O'Leary has a number of businesses that can supply wedding-related items, and he wants to incorporate Two Guys into what he calls, "Mr. Wonderful's platform of love," either as party favors, groomsmen's wear, or both. John offers $150,000 for 20 percent, contingent on making a licensing deal. After some back-and-forth, both sharks throw in a sales royalty, and John ultimately wins, with 17.5 percent equity and a 10 percent royalty until the principal is repaid, for $150,000.
The last pitch comes from Nerdwax, with Don and Lydia Hejney bringing along their two little kids to help with the pitch. The product is an organic, cosmetic-grade substance that keeps eyeglasses from slipping. Originally sold online, the product costs 35 cents per tube and sells for $10, with $136,000 in sales since April 2014. Nerdwax also has added 30 wholesalers.
The sharks like the product, but don't like that one tube lasts six to eight months, and most want to see reorder time cut down to 90 days. Grenier and John don't see it generating big enough profits, and are out.

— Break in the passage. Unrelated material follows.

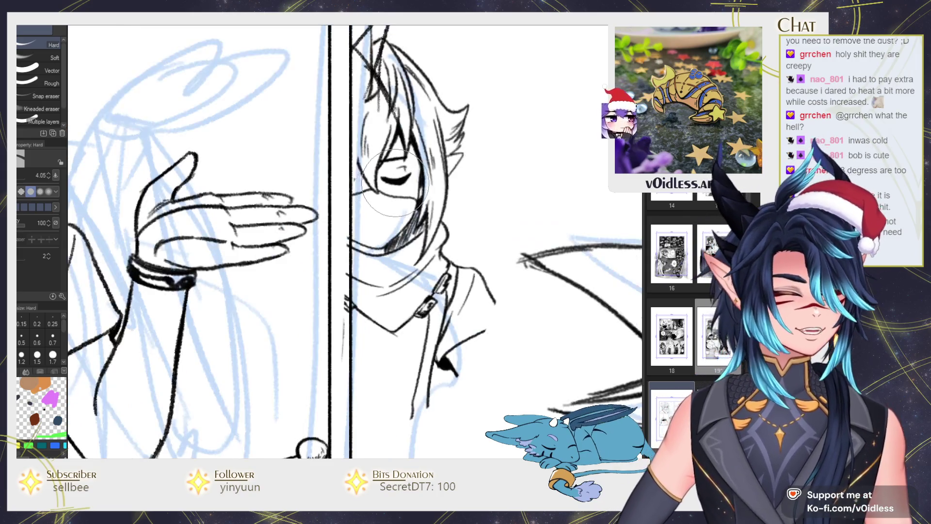
key(p)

O'Leary offers $80,000 in debt financing, and wants to be repaid $240,000 from a 10 percent royalty, plus 3 percent equity, saying, "You're a product, not a company." Carter, an investor in eyeglass sensation Warby Parker, offers $80,000 but wants a royalty until he's repaid $120,000 and 10 percent equity.
John and Cuban hate both of these deals, and tell the couple that the company is too young and small to take on investors now. "I beg you not to take any money now," John says. "Go step-by-step," Cuban adds. "You can control your own destiny."
Resenting the meddling, O'Leary complains about Cuban, saying, "He'll give advice but he won't write a check!"
But the offers are moot--while the Hejneys need working capital to grow the company, Nerdwax doesn't have any debt in the company, and they don't want to add any. They decline the offers and walk away, with John yelling, "Congratulations!"